The resurgent conflict between the Sunnis and the Shiites in Iraq has raised the issue of its potential impact on investment markets. Additionally, this weekend it is being reported that the U.S. is moving an aircraft carrier into the Gulf. Of course, this would enable the U.S. to launch airstrikes within Iraqi territory.
Investors will need to keep in perspective the impact these crisis events historically have on equity markets. At the time the issues in Syria arose, S&P Capital IQ prepared a report titled, Shocks & Stocks. Earlier this year we wrote a post, Market's Reaction To Geopolitical Events, that highlighted some of the information contained in S&P's report. One item that was referenced from the report was the below table.
As can be seen above, the initial reaction to crisis events for the S&P 500 Index is negative; however, the median recovery days for the above events is 14 days (the average is 72 days.) Additionally, The Wall Street Journal prepared an article in early May that included a chart prepared from Ned Davis Research data. The chart below shows the initial negative market impact of a crisis to the DJIA , but six months following the crisis event the market, on average, is higher by 8.9%.

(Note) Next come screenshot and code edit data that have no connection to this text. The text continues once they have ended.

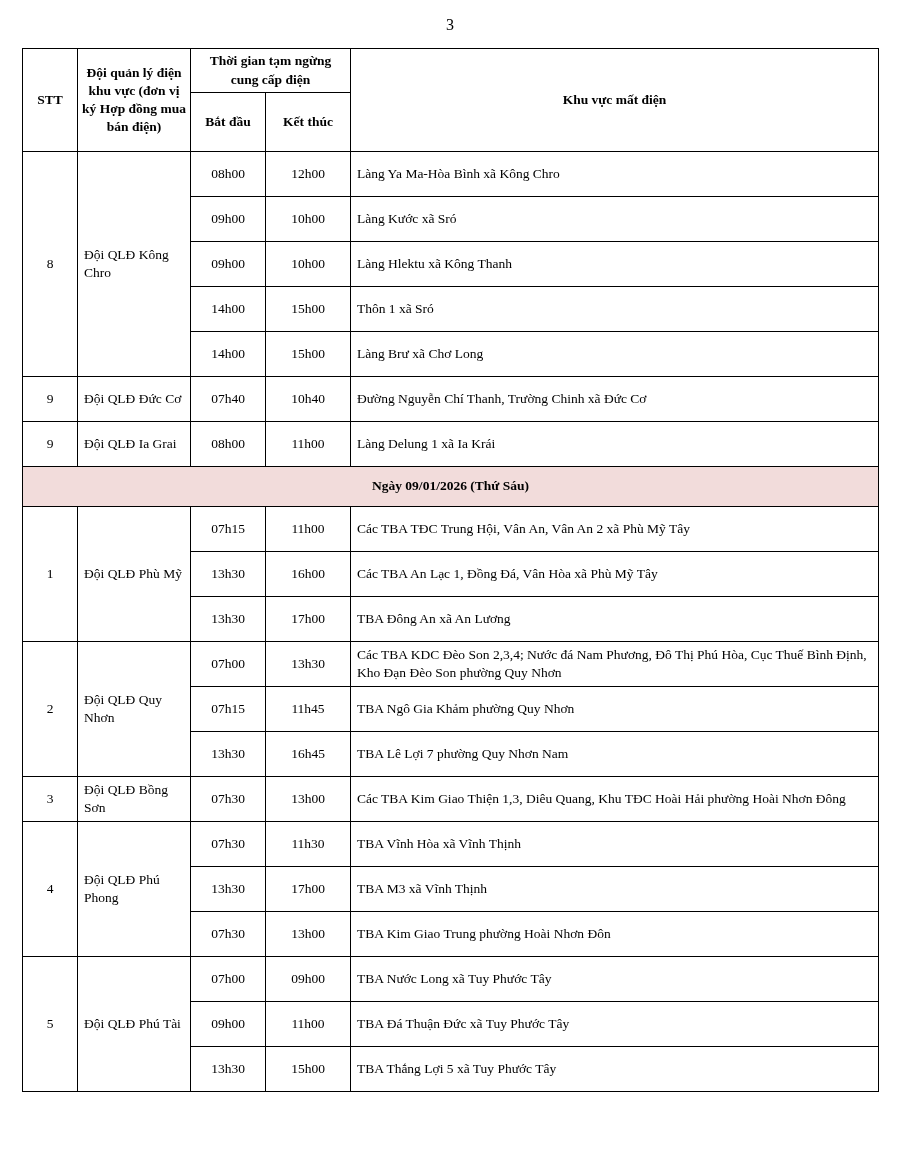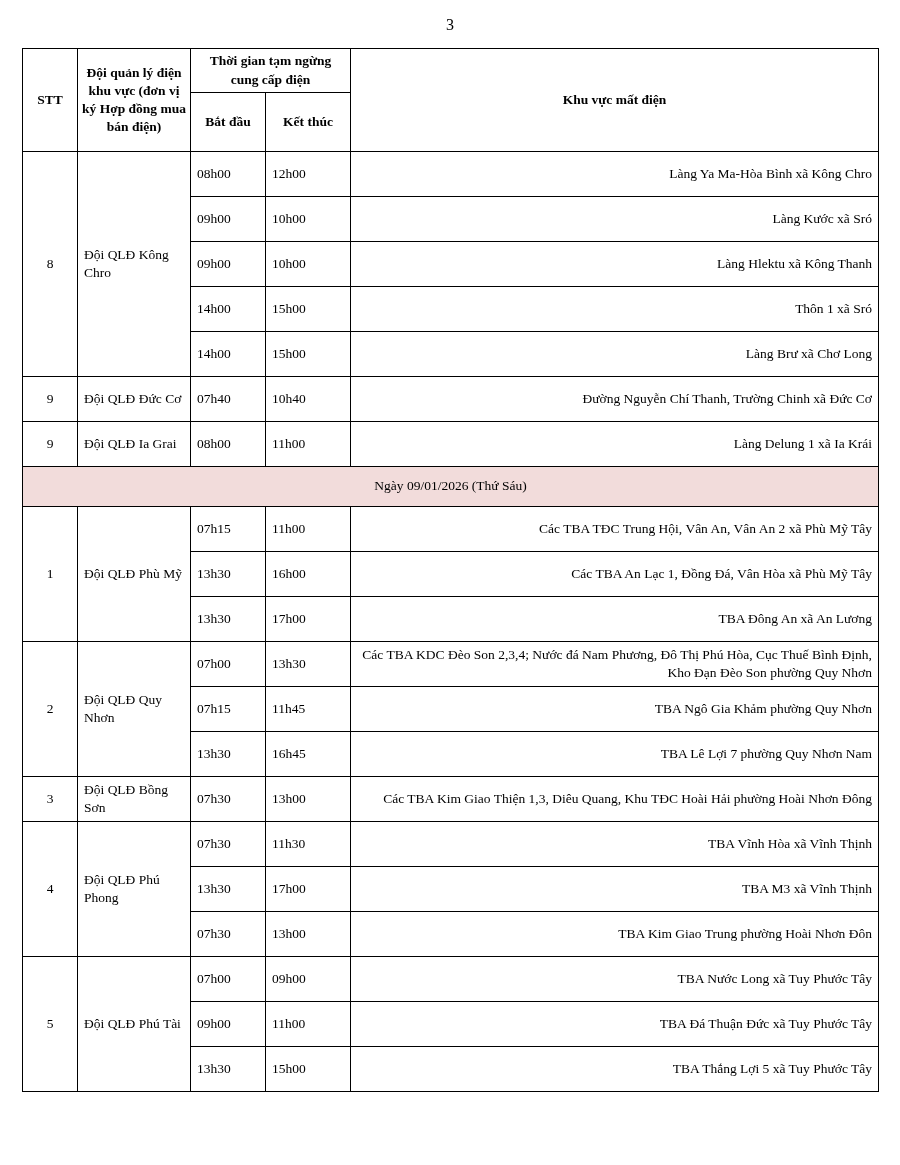--- a/index.html
+++ b/index.html
@@ -50,7 +50,7 @@
   }
   .c-stt   { text-align: center; }
   .c-team  { padding: 2px 4px; }
-  .c-time  { }
+  .c-time  { text-align: center; }
   .c-area  { text-align: right; padding-left: 7px; }
   tr.hr1 { height: 44px; }
   tr.hr2 { height: 59px; }

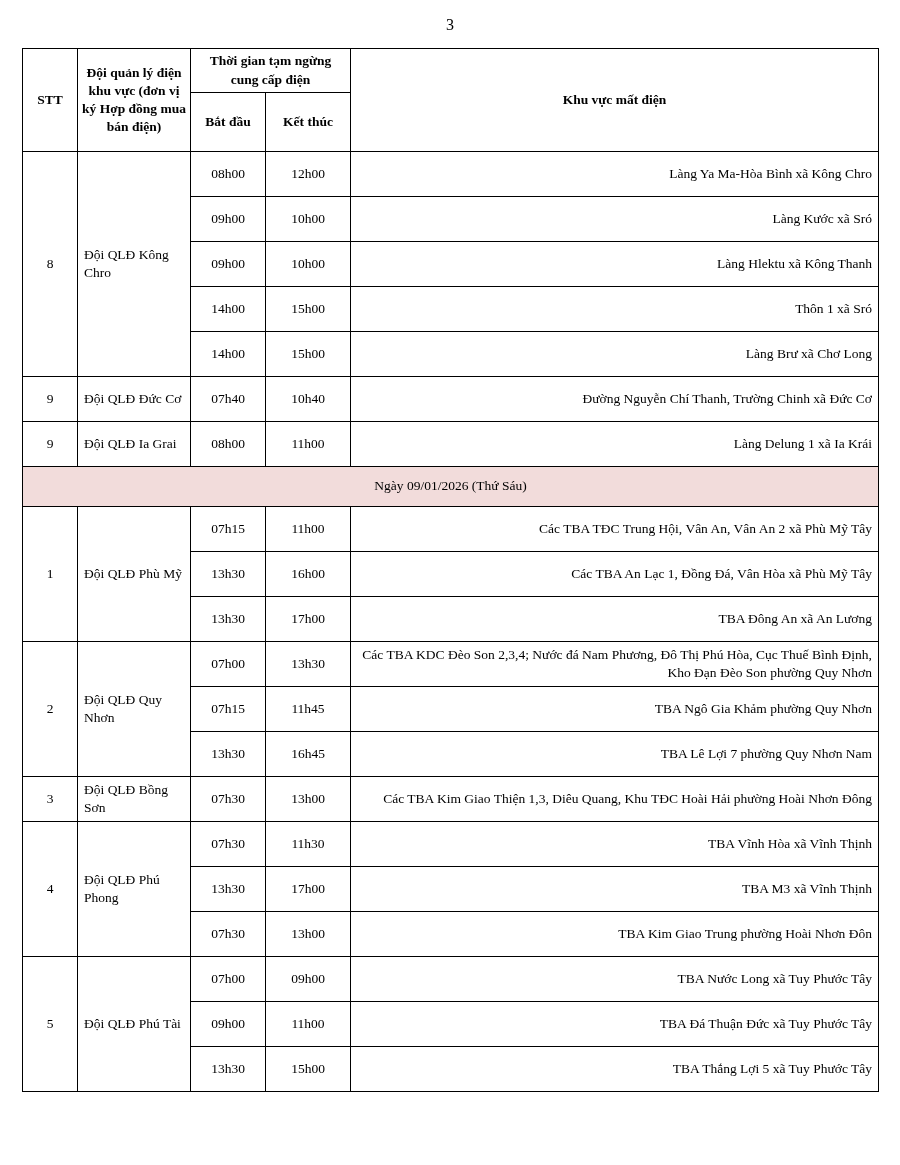--- a/index.html
+++ b/index.html
@@ -51,7 +51,7 @@
   .c-stt   { text-align: center; }
   .c-team  { padding: 2px 4px; }
   .c-time  { text-align: center; }
-  .c-area  { text-align: right; padding-left: 7px; }
+  .c-area  { text-align: left; padding-left: 7px; }
   tr.hr1 { height: 44px; }
   tr.hr2 { height: 59px; }
   tr.r45 { height: 45px; }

For investors, selling after the crisis takes place has generally not been a rewarding one. Additionally, the events that tend to have the most negative and longer lasting negative influence on the equity markets are those that impact the financial markets directly like the Lehman bankruptcy in 2008 and the program trading event in 1987. If the Iraqi situation draws a military response from the U.S. and the market reacts negatively, this may be a buying opportunity for investors holding excess cash and/or overweight in bonds.